According to Kia it’s good for 0-100 in 11.5 seconds (13.2 for the auto) and a top speed of 183km/h (auto 170) at a cost of 6.4 litres per 100km (seven with auto ‘box) and 151 or 165 g/km, depending on transmission type.

The straight 1.4 comes with 15” alloys, and all the features of the 1.2 plus foglights, auto headlights with an “escort” function, a trip data computer and an uprated, six-speaker sound system.

The 1.4 Tec adds leather seats, auto aircon, rear parking sensors, a cooled glove compartment, auto windscreen wipers, LED daylight running lights and tail lights, and 17” machined-finish alloys shod with 205/45 rubber.

I first drove a manual 1.4, and was pleasantly surprised at its willing, smooth-revving engine, seemingly quite happy to rev to 6500rpm through the quick-shifting, very slick six-speeder.

The rather remote electric power-steering took a little getting used to, but was way better than the similar set-up in the Picanto and pleasantly light and quick in the car-park tango which will be most Rio's daily dance.

The brakes felt reassuringly firm underfoot, with plenty of initial bite, and the ride was firm, without being choppy. The Rio generally went where I pointed it, although the suspension could be betrayed into an occasional unexpected lurch when pushed hard on uneven tar surfaces, almost as if the dampers had been caught on the hop, so to speak, by a too-rapid sequence of inputs.
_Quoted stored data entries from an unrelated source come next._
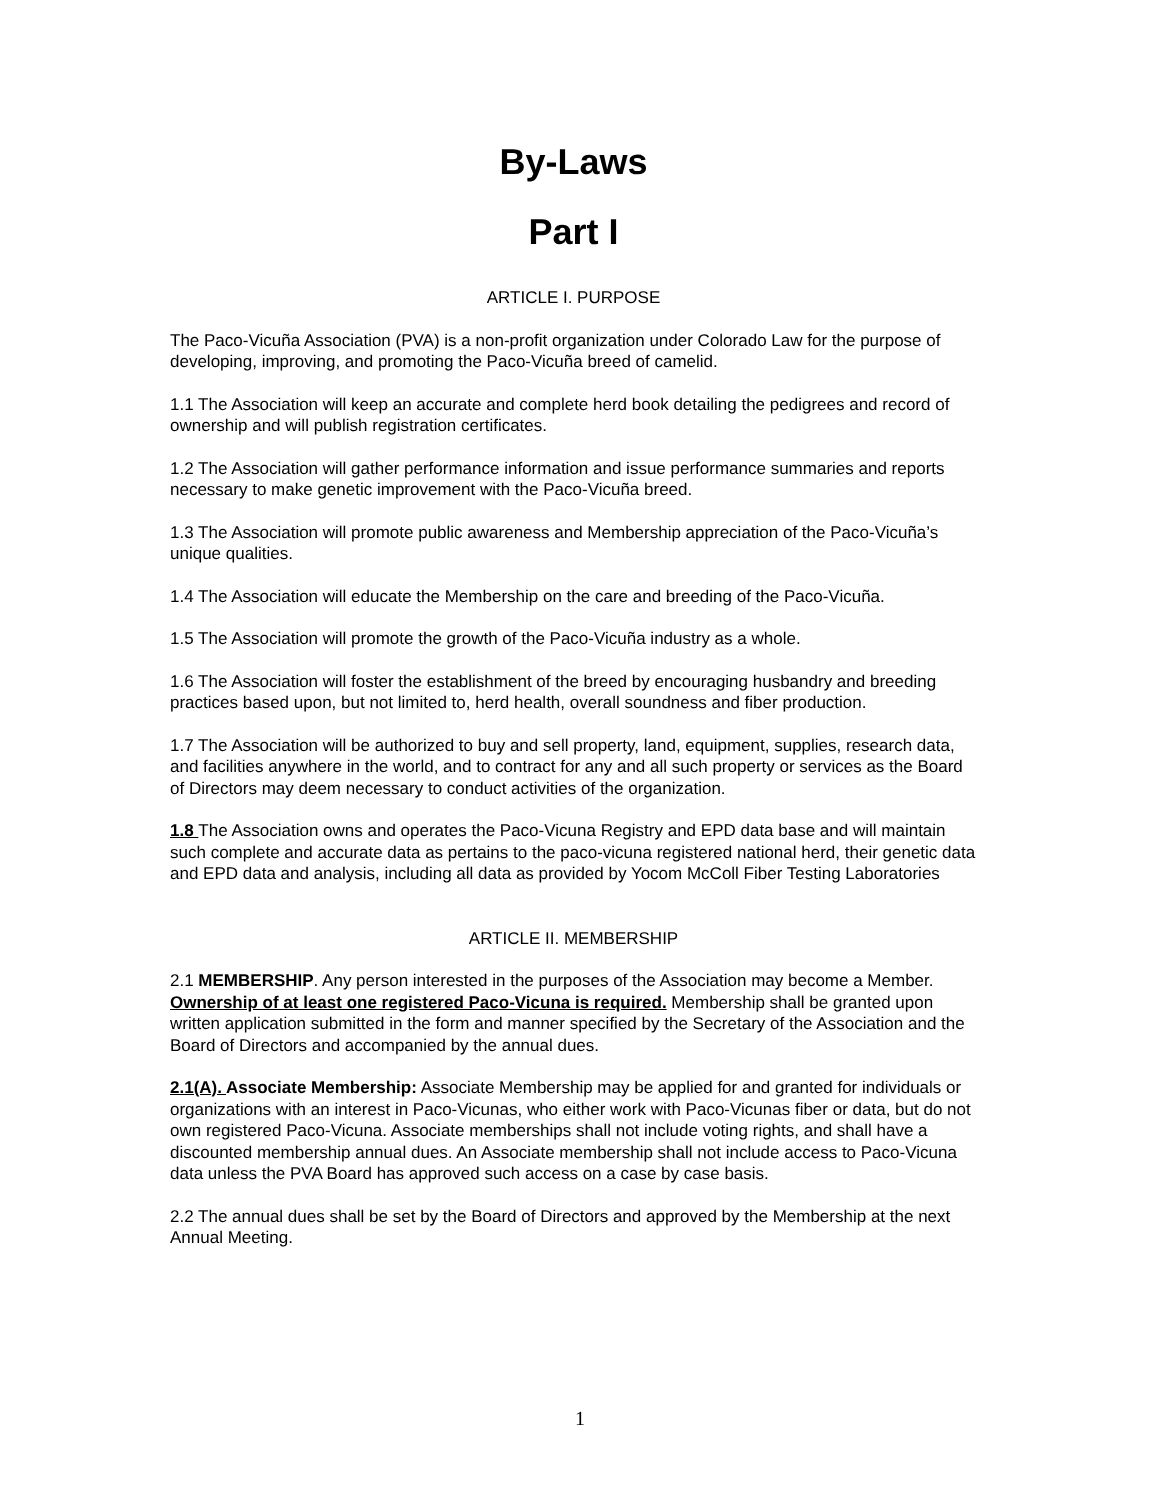By-Laws
Part I
ARTICLE I. PURPOSE
The Paco-Vicuña Association (PVA) is a non-profit organization under Colorado Law for the purpose of developing, improving, and promoting the Paco-Vicuña breed of camelid.
1.1 The Association will keep an accurate and complete herd book detailing the pedigrees and record of ownership and will publish registration certificates.
1.2 The Association will gather performance information and issue performance summaries and reports necessary to make genetic improvement with the Paco-Vicuña breed.
1.3 The Association will promote public awareness and Membership appreciation of the Paco-Vicuña’s unique qualities.
1.4 The Association will educate the Membership on the care and breeding of the Paco-Vicuña.
1.5 The Association will promote the growth of the Paco-Vicuña industry as a whole.
1.6 The Association will foster the establishment of the breed by encouraging husbandry and breeding practices based upon, but not limited to, herd health, overall soundness and fiber production.
1.7 The Association will be authorized to buy and sell property, land, equipment, supplies, research data, and facilities anywhere in the world, and to contract for any and all such property or services as the Board of Directors may deem necessary to conduct activities of the organization.
1.8 The Association owns and operates the Paco-Vicuna Registry and EPD data base and will maintain such complete and accurate data as pertains to the paco-vicuna registered national herd, their genetic data and EPD data and analysis, including all data as provided by Yocom McColl Fiber Testing Laboratories
ARTICLE II. MEMBERSHIP
2.1 MEMBERSHIP. Any person interested in the purposes of the Association may become a Member. Ownership of at least one registered Paco-Vicuna is required. Membership shall be granted upon written application submitted in the form and manner specified by the Secretary of the Association and the Board of Directors and accompanied by the annual dues.
2.1(A). Associate Membership: Associate Membership may be applied for and granted for individuals or organizations with an interest in Paco-Vicunas, who either work with Paco-Vicunas fiber or data, but do not own registered Paco-Vicuna. Associate memberships shall not include voting rights, and shall have a discounted membership annual dues. An Associate membership shall not include access to Paco-Vicuna data unless the PVA Board has approved such access on a case by case basis.
2.2 The annual dues shall be set by the Board of Directors and approved by the Membership at the next Annual Meeting.
1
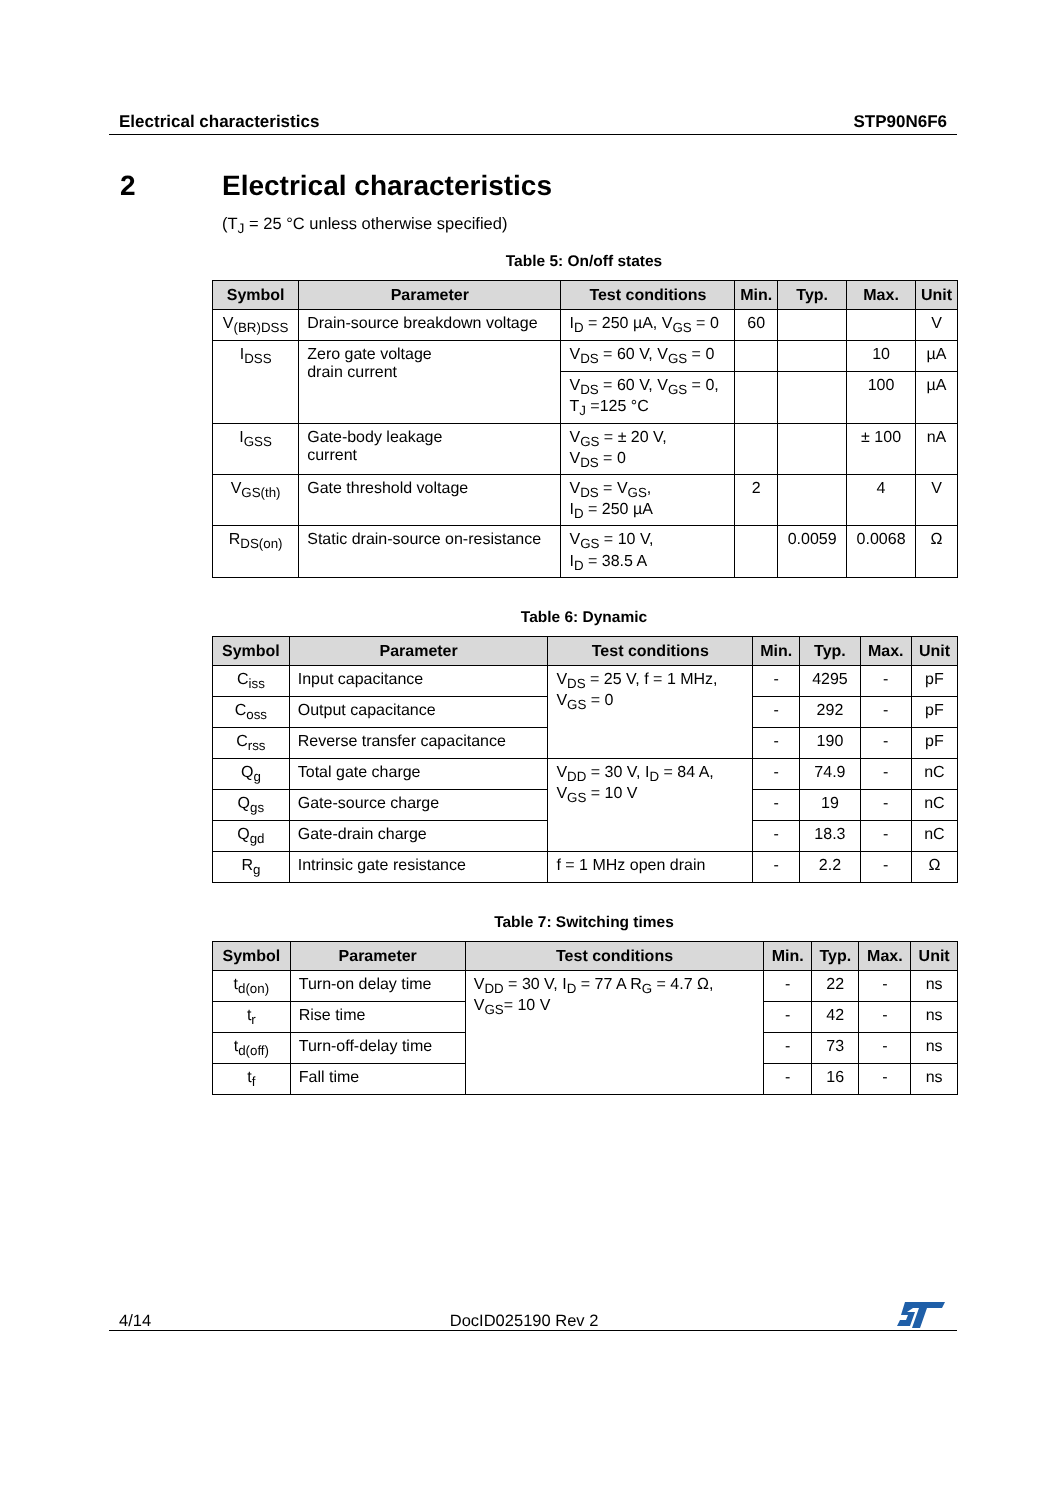Electrical characteristics STP90N6F6
2 Electrical characteristics
(T<sub>J</sub> = 25 °C unless otherwise specified)
Table 5: On/off states
| Symbol | Parameter | Test conditions | Min. | Typ. | Max. | Unit |
| --- | --- | --- | --- | --- | --- | --- |
| V<sub>(BR)DSS</sub> | Drain-source breakdown voltage | I<sub>D</sub> = 250 µA, V<sub>GS</sub> = 0 | 60 | | | V |
| I<sub>DSS</sub> | Zero gate voltage drain current | V<sub>DS</sub> = 60 V, V<sub>GS</sub> = 0 | | | 10 | µA |
| | | V<sub>DS</sub> = 60 V, V<sub>GS</sub> = 0, T<sub>J</sub> =125 °C | | | 100 | µA |
| I<sub>GSS</sub> | Gate-body leakage current | V<sub>GS</sub> = ± 20 V, V<sub>DS</sub> = 0 | | | ± 100 | nA |
| V<sub>GS(th)</sub> | Gate threshold voltage | V<sub>DS</sub> = V<sub>GS</sub>, I<sub>D</sub> = 250 µA | 2 | | 4 | V |
| R<sub>DS(on)</sub> | Static drain-source on-resistance | V<sub>GS</sub> = 10 V, I<sub>D</sub> = 38.5 A | | 0.0059 | 0.0068 | Ω |
Table 6: Dynamic
| Symbol | Parameter | Test conditions | Min. | Typ. | Max. | Unit |
| --- | --- | --- | --- | --- | --- | --- |
| C<sub>iss</sub> | Input capacitance | V<sub>DS</sub> = 25 V, f = 1 MHz, V<sub>GS</sub> = 0 | - | 4295 | - | pF |
| C<sub>oss</sub> | Output capacitance | | - | 292 | - | pF |
| C<sub>rss</sub> | Reverse transfer capacitance | | - | 190 | - | pF |
| Q<sub>g</sub> | Total gate charge | V<sub>DD</sub> = 30 V, I<sub>D</sub> = 84 A, V<sub>GS</sub> = 10 V | - | 74.9 | - | nC |
| Q<sub>gs</sub> | Gate-source charge | | - | 19 | - | nC |
| Q<sub>gd</sub> | Gate-drain charge | | - | 18.3 | - | nC |
| R<sub>g</sub> | Intrinsic gate resistance | f = 1 MHz open drain | - | 2.2 | - | Ω |
Table 7: Switching times
| Symbol | Parameter | Test conditions | Min. | Typ. | Max. | Unit |
| --- | --- | --- | --- | --- | --- | --- |
| t<sub>d(on)</sub> | Turn-on delay time | V<sub>DD</sub> = 30 V, I<sub>D</sub> = 77 A R<sub>G</sub> = 4.7 Ω, V<sub>GS</sub>= 10 V | - | 22 | - | ns |
| t<sub>r</sub> | Rise time | | - | 42 | - | ns |
| t<sub>d(off)</sub> | Turn-off-delay time | | - | 73 | - | ns |
| t<sub>f</sub> | Fall time | | - | 16 | - | ns |
4/14 DocID025190 Rev 2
That said, it was as competent as anything in its class with the exception of the Ford Fiesta, the only mainstream B-segment hatch with seriously sporty handling.

The seats were comfortable, supportive rather than squishy, and the elegant instrument panel and centre stack logically and very neatly laid out, let down only by (I felt) slightly low-rent seat-upholstery fabric and a hard-plastic one-piece dashboard moulding that seemed to stretch into the middle of next week under the steeply raked windshield.
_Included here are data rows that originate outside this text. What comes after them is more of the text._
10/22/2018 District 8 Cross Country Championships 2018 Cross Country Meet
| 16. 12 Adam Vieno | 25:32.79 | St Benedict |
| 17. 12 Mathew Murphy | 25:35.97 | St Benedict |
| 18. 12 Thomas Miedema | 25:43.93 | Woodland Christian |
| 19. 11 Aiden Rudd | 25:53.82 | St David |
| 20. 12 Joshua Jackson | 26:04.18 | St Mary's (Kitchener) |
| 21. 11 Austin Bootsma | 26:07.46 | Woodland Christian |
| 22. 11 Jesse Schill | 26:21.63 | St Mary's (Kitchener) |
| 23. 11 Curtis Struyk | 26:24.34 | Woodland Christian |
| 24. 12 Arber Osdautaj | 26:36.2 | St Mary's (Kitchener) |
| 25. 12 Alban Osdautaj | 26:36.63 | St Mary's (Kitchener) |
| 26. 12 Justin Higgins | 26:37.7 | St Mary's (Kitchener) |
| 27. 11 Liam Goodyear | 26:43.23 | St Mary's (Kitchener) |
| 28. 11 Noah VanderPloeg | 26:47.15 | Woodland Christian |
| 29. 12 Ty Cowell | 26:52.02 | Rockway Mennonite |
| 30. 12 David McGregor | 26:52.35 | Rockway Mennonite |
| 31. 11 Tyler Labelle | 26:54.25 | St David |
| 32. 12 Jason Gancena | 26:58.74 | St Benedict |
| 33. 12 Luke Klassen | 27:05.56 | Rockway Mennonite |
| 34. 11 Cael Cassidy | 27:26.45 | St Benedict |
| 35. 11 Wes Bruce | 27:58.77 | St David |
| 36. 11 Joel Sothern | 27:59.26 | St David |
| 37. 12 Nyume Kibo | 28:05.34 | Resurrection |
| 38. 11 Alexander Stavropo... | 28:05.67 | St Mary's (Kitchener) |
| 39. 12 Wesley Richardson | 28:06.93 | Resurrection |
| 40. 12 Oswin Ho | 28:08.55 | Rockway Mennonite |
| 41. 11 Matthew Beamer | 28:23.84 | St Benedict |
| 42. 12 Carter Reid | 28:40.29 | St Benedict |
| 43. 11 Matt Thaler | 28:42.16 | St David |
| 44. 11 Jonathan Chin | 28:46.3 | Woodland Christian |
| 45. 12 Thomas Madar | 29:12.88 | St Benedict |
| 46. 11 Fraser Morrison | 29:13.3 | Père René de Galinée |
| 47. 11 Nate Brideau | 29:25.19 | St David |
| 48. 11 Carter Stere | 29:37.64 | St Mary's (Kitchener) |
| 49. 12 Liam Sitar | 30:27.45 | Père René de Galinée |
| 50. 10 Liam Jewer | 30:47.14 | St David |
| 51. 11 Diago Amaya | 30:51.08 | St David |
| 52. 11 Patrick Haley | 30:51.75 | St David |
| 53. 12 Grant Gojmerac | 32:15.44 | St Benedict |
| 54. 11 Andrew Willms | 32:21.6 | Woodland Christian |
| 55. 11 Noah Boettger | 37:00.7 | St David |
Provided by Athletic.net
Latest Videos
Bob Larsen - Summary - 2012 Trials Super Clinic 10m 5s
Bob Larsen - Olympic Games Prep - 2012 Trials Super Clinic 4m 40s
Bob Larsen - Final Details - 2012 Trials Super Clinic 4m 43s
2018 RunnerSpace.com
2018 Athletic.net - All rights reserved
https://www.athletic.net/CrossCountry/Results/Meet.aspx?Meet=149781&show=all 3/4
All the switchgear felt solid and positive in operation, however, an important tactile indicator that significantly raised the car's “perceived-quality” score.

Then I moved into a top-of-the-range 1.4 Tec with auto transmission. Even before I moved the shift lever into “Drive” the leather upholstery (a little firmer in feel than the fabric finish) and slightly different trim elements lifted the car's premium quotient a step above that of its stablemates.

I suspect that this variant may come as something of a surprise to slightly older customers looking to downsize from a C-segment car and could earn the new Rio a few unexpected sales.

Even the chunky, leather-trimmed steering wheel seemed to offer better feedback, although I'll concede that's purely subjective.

The four-speed automatic transmission, by contrast, seemed a little unsophisticated; its changes were quick, clean and smooth but it displayed a distinct tendency to hunt and a firm prod on the accelerator would sometimes cause it to make two downshifts in one move, accompanied by a sudden burst of revs from the engine that seemed at odds with the Tec's more dignified persona, as did the amount of road noise generated by the 45-profile tyres..

Mind you, on re-reading that last paragraph, it seems less a condemnation of an adequate if old-fashioned transmission than a compliment to the ambience Kia has managed to create in what is essentially a budget family hatchback.

And that's the new Rio is all about; it's a grown-up, stylish little car that punches above its weight in several important aspects other than just pricing.

PRICES

1.2 - R136 995

1.4 - R154 995

1.4 a/t - R164 995

1.4 Tec - R168 995

1.4 Tec a/t - R178 995

Included are a five-year or 100 000km warranty and a four-year or 60 000km service plan.